▶ [設問の指示]
以下の行から、文字列「kern」を含む行をすべて抜き出せ。
--- 提示資料 ---
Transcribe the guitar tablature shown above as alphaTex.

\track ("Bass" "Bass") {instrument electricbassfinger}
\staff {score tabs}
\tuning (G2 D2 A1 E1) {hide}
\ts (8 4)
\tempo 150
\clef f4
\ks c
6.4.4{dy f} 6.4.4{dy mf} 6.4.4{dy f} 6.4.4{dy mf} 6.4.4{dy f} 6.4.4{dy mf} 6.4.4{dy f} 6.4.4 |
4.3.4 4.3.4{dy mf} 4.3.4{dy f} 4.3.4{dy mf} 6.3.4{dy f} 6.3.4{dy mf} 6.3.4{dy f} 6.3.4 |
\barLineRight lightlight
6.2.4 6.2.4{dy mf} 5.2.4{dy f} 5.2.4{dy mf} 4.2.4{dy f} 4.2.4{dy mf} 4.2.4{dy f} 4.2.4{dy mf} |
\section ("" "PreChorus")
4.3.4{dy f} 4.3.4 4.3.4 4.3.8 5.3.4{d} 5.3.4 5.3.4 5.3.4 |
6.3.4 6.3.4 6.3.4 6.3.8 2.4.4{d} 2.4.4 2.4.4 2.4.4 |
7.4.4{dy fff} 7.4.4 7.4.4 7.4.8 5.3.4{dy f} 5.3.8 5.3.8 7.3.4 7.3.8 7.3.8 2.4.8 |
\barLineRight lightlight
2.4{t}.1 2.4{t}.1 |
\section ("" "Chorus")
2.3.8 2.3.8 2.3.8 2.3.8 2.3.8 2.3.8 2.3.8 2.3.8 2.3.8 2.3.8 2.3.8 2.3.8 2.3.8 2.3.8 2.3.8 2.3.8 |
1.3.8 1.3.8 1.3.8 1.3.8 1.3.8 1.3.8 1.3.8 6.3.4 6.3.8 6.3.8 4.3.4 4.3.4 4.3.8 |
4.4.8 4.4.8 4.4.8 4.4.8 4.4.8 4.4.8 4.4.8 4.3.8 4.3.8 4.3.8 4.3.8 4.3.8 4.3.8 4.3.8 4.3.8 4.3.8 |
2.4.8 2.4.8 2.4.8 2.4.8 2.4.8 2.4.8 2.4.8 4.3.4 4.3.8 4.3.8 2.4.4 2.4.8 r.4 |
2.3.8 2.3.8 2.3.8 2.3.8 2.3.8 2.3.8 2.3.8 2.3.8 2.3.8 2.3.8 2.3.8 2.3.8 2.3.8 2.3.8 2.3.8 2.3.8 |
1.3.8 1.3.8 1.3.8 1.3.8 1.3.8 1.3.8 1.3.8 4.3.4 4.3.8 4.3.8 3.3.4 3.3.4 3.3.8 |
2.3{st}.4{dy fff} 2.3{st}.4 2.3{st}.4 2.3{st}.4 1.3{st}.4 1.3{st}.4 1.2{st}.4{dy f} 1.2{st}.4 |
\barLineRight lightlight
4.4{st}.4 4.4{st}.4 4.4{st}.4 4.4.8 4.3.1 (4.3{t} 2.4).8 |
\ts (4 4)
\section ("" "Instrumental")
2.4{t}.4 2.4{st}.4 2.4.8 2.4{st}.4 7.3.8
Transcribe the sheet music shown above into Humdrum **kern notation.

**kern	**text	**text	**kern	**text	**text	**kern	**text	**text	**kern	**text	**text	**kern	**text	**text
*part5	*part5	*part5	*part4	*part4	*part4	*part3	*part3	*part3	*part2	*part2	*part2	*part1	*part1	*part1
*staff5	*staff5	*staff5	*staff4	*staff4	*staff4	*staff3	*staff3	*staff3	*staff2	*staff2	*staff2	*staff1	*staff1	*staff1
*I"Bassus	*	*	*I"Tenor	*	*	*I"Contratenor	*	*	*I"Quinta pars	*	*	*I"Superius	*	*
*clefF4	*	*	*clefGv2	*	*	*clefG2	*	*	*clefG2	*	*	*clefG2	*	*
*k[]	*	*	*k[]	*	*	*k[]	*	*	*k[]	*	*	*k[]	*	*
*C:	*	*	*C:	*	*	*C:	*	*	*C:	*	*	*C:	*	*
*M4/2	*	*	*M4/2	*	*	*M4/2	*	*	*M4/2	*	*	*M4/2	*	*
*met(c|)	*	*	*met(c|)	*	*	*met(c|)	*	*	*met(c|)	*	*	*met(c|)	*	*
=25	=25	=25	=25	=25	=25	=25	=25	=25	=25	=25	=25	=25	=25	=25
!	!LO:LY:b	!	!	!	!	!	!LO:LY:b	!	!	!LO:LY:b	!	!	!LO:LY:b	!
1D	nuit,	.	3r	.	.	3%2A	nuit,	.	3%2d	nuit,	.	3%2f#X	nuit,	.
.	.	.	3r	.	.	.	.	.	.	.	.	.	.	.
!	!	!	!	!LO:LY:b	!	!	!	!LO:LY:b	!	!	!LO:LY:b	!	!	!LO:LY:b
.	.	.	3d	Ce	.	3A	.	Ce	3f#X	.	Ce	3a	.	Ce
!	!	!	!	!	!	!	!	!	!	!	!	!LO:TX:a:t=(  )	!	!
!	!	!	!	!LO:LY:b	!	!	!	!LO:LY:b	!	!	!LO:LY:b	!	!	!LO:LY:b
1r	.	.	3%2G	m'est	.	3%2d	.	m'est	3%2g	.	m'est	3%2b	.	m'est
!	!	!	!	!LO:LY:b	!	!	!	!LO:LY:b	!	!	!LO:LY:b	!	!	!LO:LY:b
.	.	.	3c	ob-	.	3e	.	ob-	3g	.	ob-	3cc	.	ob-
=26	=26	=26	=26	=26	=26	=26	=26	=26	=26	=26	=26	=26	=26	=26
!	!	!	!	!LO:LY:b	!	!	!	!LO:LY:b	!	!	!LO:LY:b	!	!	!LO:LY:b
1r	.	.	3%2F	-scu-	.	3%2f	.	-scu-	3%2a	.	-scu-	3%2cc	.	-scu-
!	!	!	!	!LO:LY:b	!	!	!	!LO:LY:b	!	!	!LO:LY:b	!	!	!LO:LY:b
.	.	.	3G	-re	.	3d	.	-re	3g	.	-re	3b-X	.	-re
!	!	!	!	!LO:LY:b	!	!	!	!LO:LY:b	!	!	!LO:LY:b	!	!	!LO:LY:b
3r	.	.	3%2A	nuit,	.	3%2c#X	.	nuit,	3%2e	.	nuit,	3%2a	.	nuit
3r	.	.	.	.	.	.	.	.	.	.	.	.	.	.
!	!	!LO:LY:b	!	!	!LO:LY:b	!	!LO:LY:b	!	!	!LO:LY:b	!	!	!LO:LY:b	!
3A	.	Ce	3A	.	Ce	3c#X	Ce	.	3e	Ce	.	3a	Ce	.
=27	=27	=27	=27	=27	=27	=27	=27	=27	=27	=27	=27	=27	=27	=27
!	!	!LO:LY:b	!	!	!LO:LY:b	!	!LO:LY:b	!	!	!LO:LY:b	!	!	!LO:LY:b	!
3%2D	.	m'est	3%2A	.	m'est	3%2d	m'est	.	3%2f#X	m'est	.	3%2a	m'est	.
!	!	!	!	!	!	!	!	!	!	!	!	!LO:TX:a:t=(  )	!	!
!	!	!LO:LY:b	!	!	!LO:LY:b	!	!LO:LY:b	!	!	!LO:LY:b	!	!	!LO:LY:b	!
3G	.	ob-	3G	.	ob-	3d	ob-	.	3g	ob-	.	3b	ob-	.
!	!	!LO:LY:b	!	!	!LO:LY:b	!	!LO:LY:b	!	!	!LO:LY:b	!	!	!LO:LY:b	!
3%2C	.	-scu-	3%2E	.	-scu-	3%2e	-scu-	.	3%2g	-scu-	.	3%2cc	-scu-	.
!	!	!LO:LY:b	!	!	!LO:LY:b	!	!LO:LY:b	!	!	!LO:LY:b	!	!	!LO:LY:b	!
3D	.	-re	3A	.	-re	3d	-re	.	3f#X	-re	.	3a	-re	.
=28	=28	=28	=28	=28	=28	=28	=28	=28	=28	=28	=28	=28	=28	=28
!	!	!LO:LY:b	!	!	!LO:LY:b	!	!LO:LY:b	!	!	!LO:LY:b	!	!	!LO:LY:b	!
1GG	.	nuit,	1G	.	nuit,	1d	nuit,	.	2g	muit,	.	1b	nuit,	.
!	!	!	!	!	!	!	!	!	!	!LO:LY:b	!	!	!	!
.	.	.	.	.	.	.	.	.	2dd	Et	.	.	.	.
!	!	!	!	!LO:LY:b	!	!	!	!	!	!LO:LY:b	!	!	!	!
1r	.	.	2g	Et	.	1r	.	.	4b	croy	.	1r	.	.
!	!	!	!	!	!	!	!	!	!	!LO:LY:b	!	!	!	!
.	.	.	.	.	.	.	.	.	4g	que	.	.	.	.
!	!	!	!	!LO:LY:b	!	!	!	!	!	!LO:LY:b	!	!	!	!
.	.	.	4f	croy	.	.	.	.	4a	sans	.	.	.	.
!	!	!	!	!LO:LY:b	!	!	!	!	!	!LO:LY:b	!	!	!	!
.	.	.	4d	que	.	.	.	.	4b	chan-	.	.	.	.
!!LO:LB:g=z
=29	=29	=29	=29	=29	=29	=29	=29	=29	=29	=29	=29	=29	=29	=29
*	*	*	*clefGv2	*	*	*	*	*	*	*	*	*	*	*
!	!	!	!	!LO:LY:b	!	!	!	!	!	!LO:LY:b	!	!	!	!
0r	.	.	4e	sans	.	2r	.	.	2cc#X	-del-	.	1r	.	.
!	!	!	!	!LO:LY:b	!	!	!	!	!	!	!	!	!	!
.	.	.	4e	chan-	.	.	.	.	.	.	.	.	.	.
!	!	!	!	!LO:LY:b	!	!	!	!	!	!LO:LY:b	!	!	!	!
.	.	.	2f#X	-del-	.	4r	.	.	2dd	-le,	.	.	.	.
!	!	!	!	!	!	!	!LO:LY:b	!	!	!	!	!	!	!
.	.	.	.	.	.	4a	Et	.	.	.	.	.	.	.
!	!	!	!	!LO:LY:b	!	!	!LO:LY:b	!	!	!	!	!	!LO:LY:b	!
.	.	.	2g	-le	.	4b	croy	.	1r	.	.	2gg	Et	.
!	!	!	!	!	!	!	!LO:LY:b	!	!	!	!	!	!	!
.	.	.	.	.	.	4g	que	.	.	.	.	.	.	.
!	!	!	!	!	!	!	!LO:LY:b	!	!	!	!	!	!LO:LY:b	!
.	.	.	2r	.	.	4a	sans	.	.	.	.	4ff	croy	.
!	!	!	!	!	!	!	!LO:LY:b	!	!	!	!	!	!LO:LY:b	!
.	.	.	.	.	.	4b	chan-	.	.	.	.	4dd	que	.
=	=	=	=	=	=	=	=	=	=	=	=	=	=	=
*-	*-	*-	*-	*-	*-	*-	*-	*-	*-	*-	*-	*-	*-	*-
---
▶ [解答]
Transcribe the sheet music shown above into Humdrum **kern notation.
**kern	**text	**text	**kern	**text	**text	**kern	**text	**text	**kern	**text	**text	**kern	**text	**text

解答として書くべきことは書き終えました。